### TASK OBJECTIVE
Each entry must be written out again exactly as it stands.

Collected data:
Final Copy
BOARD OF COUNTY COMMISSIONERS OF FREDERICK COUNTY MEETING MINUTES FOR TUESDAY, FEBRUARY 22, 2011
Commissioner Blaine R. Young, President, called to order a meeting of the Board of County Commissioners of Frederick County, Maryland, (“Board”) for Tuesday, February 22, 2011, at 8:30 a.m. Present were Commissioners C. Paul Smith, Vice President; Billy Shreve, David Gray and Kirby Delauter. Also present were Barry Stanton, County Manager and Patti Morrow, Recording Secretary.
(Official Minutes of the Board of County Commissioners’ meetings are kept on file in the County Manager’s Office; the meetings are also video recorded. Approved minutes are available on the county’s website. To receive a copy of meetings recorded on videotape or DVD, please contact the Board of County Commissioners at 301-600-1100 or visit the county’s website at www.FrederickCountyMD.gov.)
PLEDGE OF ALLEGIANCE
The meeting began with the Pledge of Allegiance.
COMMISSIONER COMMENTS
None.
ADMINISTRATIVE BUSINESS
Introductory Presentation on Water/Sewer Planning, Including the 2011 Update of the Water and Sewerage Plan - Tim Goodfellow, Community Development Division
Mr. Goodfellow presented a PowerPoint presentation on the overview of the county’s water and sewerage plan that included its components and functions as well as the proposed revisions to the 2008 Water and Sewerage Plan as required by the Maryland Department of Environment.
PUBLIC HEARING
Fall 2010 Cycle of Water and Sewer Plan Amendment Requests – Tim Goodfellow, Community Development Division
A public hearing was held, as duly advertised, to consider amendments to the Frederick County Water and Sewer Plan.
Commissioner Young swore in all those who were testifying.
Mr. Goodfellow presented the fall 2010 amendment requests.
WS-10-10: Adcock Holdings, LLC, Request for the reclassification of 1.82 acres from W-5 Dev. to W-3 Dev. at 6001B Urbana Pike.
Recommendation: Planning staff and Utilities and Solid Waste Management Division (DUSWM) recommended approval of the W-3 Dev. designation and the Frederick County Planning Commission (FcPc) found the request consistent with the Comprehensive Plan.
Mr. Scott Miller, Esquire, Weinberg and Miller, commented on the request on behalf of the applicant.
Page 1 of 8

### EXPECTED ANSWER
Final Copy
BOARD OF COUNTY COMMISSIONERS OF FREDERICK COUNTY MEETING MINUTES FOR TUESDAY, FEBRUARY 22, 2011
Commissioner Blaine R. Young, President, called to order a meeting of the Board of County Commissioners of Frederick County, Maryland, (“Board”) for Tuesday, February 22, 2011, at 8:30 a.m. Present were Commissioners C. Paul Smith, Vice President; Billy Shreve, David Gray and Kirby Delauter. Also present were Barry Stanton, County Manager and Patti Morrow, Recording Secretary.
(Official Minutes of the Board of County Commissioners’ meetings are kept on file in the County Manager’s Office; the meetings are also video recorded. Approved minutes are available on the county’s website. To receive a copy of meetings recorded on videotape or DVD, please contact the Board of County Commissioners at 301-600-1100 or visit the county’s website at www.FrederickCountyMD.gov.)
PLEDGE OF ALLEGIANCE
The meeting began with the Pledge of Allegiance.
COMMISSIONER COMMENTS
None.
ADMINISTRATIVE BUSINESS
Introductory Presentation on Water/Sewer Planning, Including the 2011 Update of the Water and Sewerage Plan - Tim Goodfellow, Community Development Division
Mr. Goodfellow presented a PowerPoint presentation on the overview of the county’s water and sewerage plan that included its components and functions as well as the proposed revisions to the 2008 Water and Sewerage Plan as required by the Maryland Department of Environment.
PUBLIC HEARING
Fall 2010 Cycle of Water and Sewer Plan Amendment Requests – Tim Goodfellow, Community Development Division
A public hearing was held, as duly advertised, to consider amendments to the Frederick County Water and Sewer Plan.
Commissioner Young swore in all those who were testifying.
Mr. Goodfellow presented the fall 2010 amendment requests.
WS-10-10: Adcock Holdings, LLC, Request for the reclassification of 1.82 acres from W-5 Dev. to W-3 Dev. at 6001B Urbana Pike.
Recommendation: Planning staff and Utilities and Solid Waste Management Division (DUSWM) recommended approval of the W-3 Dev. designation and the Frederick County Planning Commission (FcPc) found the request consistent with the Comprehensive Plan.
Mr. Scott Miller, Esquire, Weinberg and Miller, commented on the request on behalf of the applicant.
Page 1 of 8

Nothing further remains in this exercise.